Extracted data entries:
———

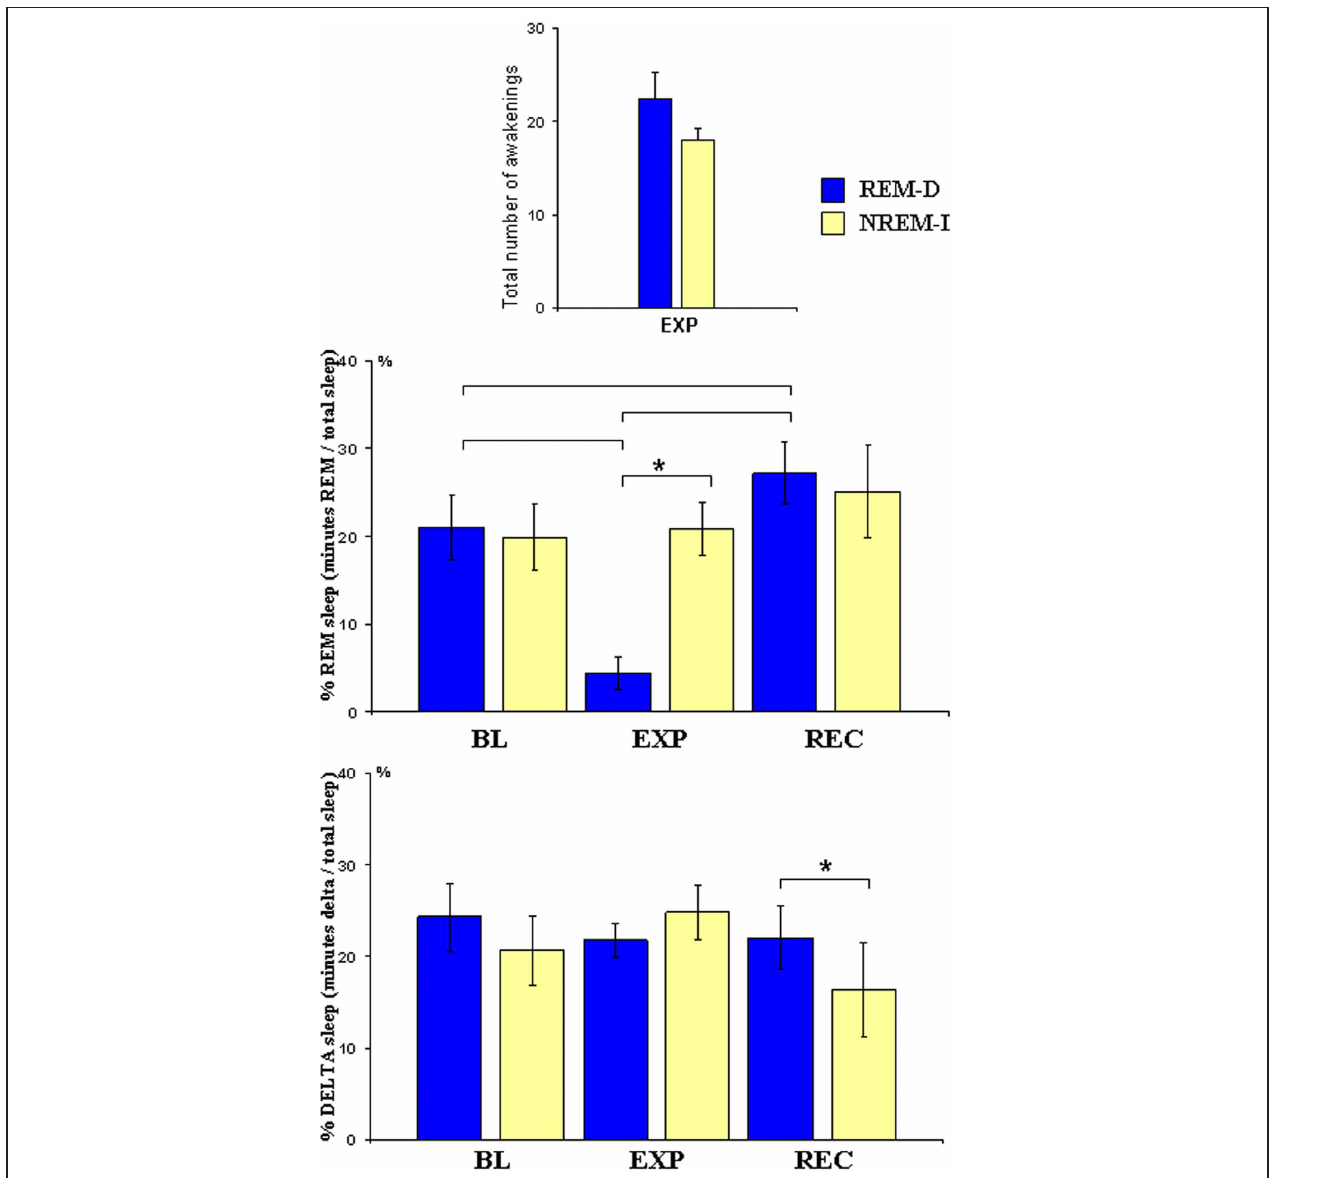
recovery (REC) nights for the REM sleep deprivation (REM-D), and non-REM sleep interruptions (NREM-I) groups; Brackets indicate significant post-hoc differences in the REM-D group whereas asterisk above bracket represents differences between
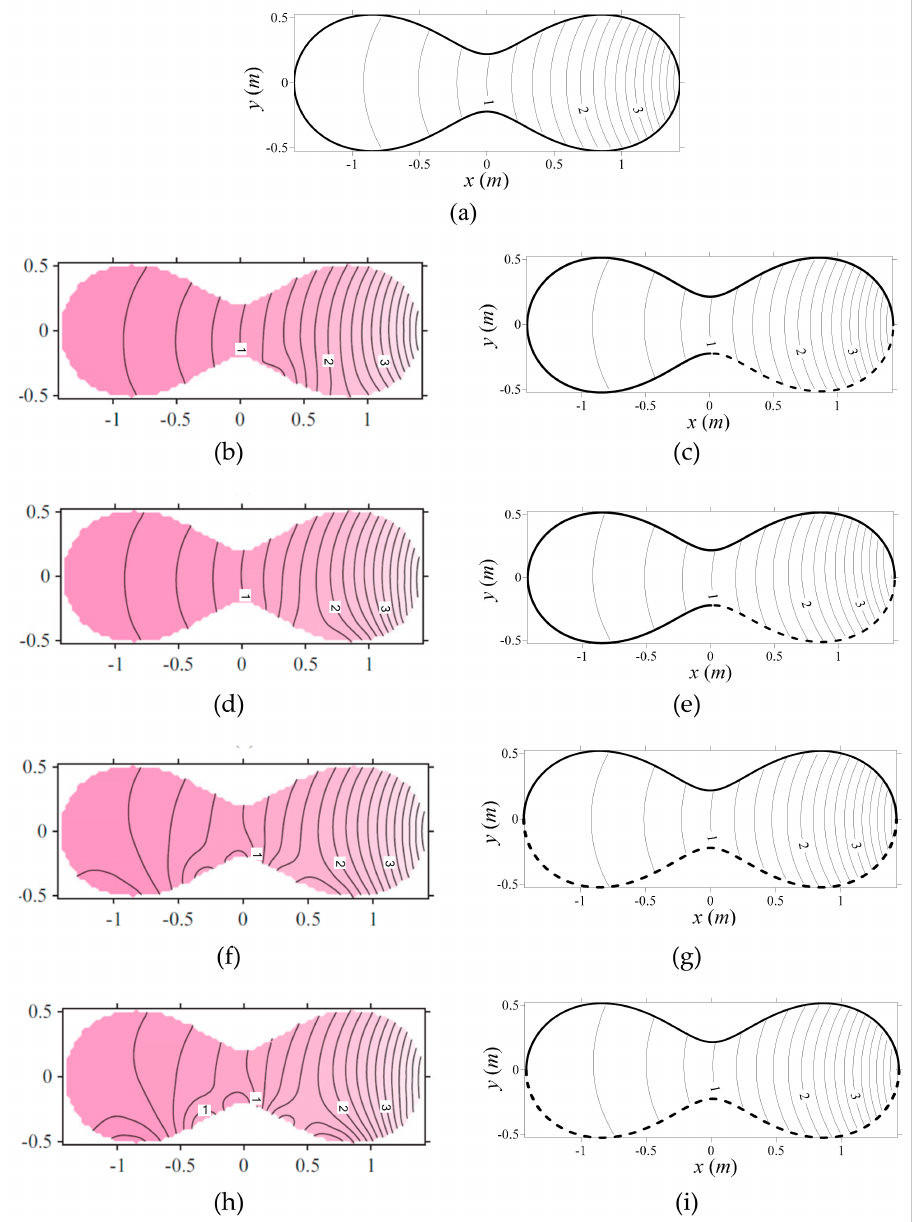
Figure 15. Comparison of the temperature fields of the proposed method and the MFS. ( a ) Analytical solution, ( b , c ) results with boundary data of θ values in the range of 0 ≤ θ ≤ 3/2 π with a noise level of s = 0, ( d , e ) the results with boundary data of θ values in the range of 0 ≤ θ ≤ 3/2 π with a noise level of s = 5, ( f , g ) the results with boundary data of θ values in the range of 0 ≤ θ ≤ π with a noise level of s = 0, and ( h , i ) the results with boundary data of θ values in the range of 0 ≤ θ ≤ π with a noise level of s =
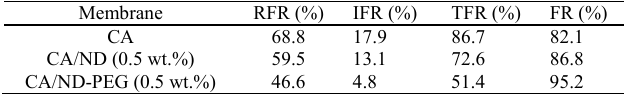
Table 5. Fouling parameters of membranes during BSA filtration.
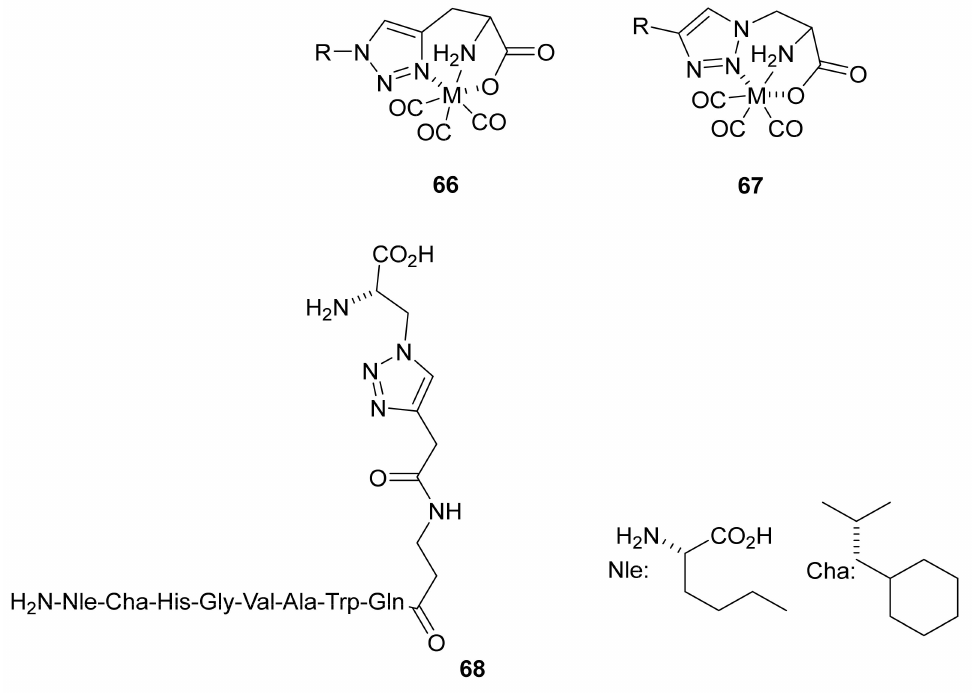
Figure 24. Metal complexes 66 and 67 obtained from the triazole peptide derivative 68 .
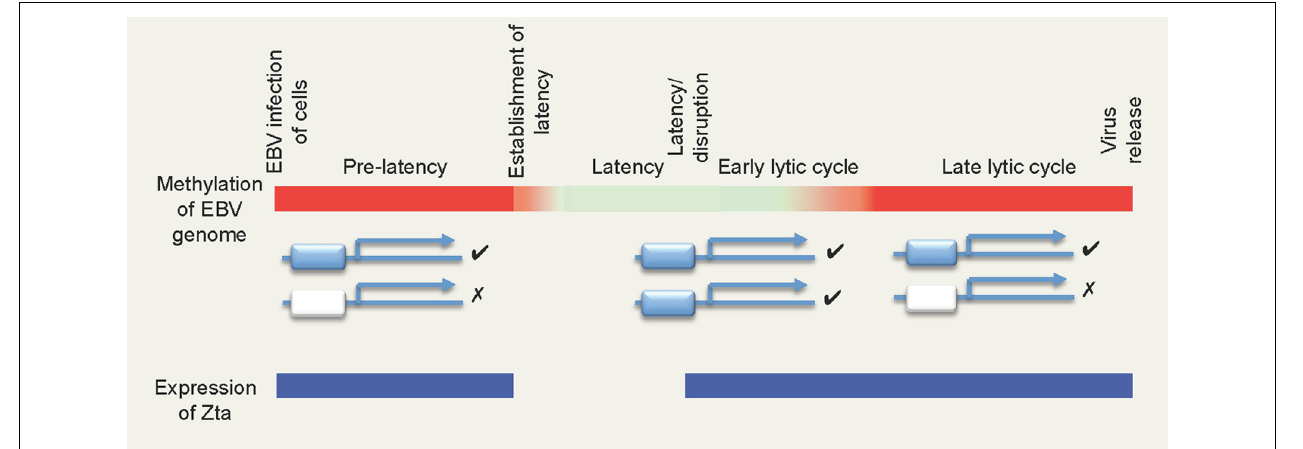
FIGURE 1 |The biphasic DNA methylation cycle of the EBV genome and its impact of ZREs. The colored bar depicts the methylation state of EBV genome during different phases of the viral life cycle, with non-methylated DNA in red and methylated DNA represented in green.Two types of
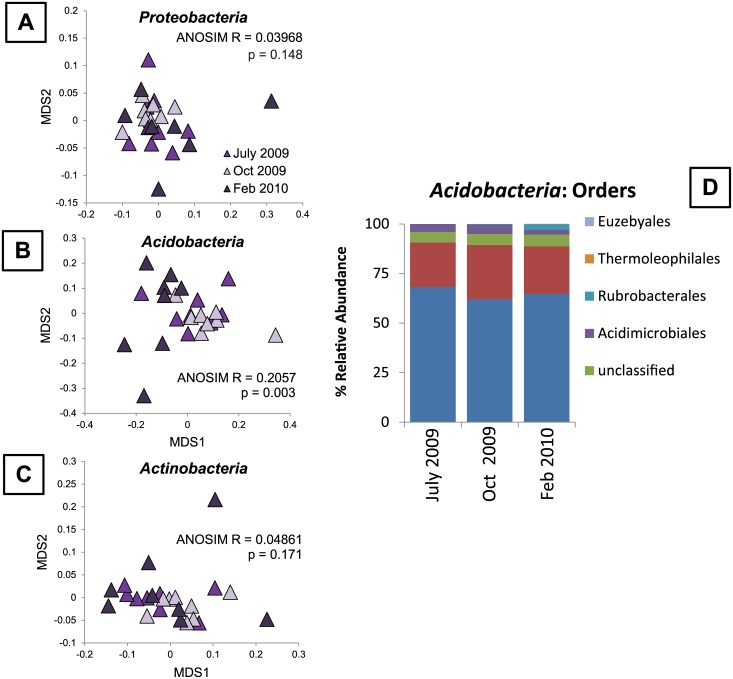
Changes in 16S rRNA-based community composition in Florida soils over time.(A) Relative abundances of all taxa classified at the phylum level and unclassified taxa over time. (B) NMDS ordination of all order-level taxa classified within the phylum Proteobacteria, which did not vary over time (ANOSIM R = 0.03968, p = 0.148). (C) NMDS ordination of all order-level taxa classified within the phylum Actinobacteria, which did not vary over time (ANOSIM R = 0.04861, p = 0.171). (D) NMDS ordination of all order level taxa classified within the phylum Acidobacteria, which varied significantly over time (ANOSIM R = 0.2057, p = 0.003).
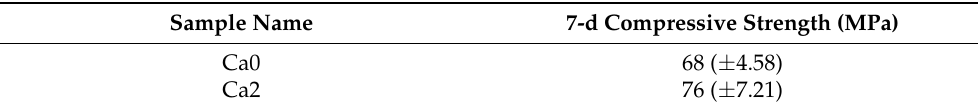
Table 3. The 7-d compressive strength of metakaolin-based geopolymer. The addition of 2% calcium hydroxide improved the mechanical property of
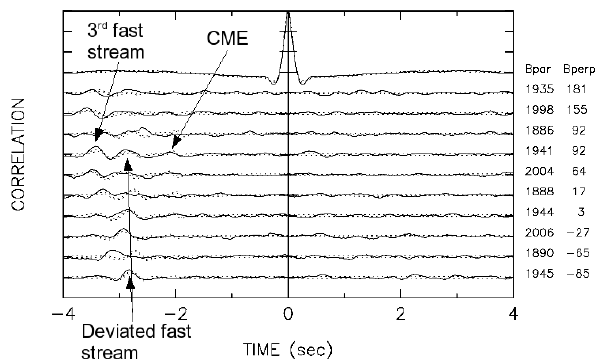
Fig. 4. Diagram demonstrating the geometry of the new model in- cluding two fast streams. The line of sight is displayed as though it were mapped back down to the corona, with the corona displayed in the form of a Carrington map. Hence the horizontal axis represents heliographic longitude and the vertical axis represents heliographic latitude with the equator across the centre. It should be noted that each stream may have a variable width, including zero.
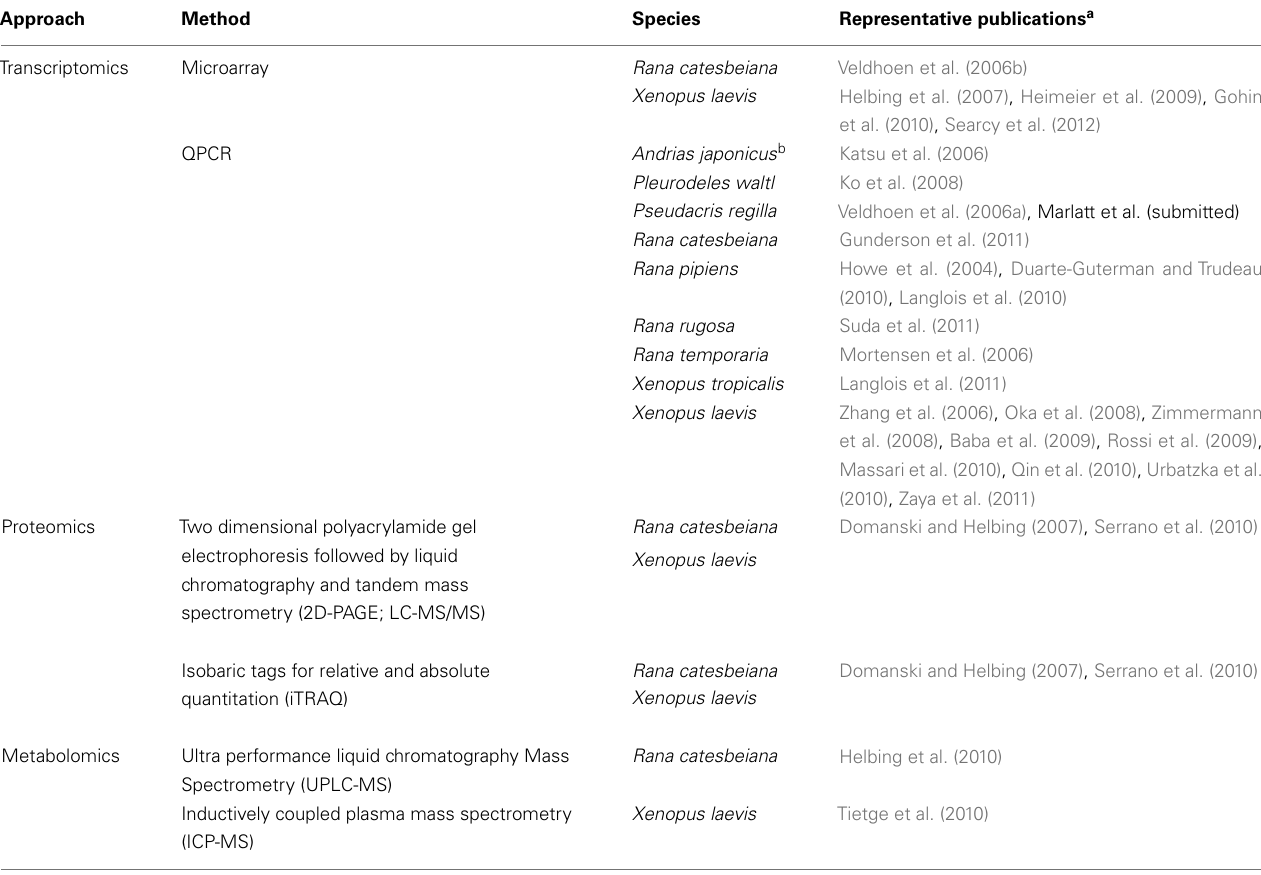
Table 1 | Representative studies using amphibian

———

◆ The task ◆
Each line of the data that includes "Table" should be copied.

◆ The answer ◆
Table 5. Fouling parameters of membranes during BSA filtration.
Table 3. The 7-d compressive strength of metakaolin-based geopolymer. The addition of 2% calcium hydroxide improved the mechanical property of
Table 1 | Representative studies using amphibian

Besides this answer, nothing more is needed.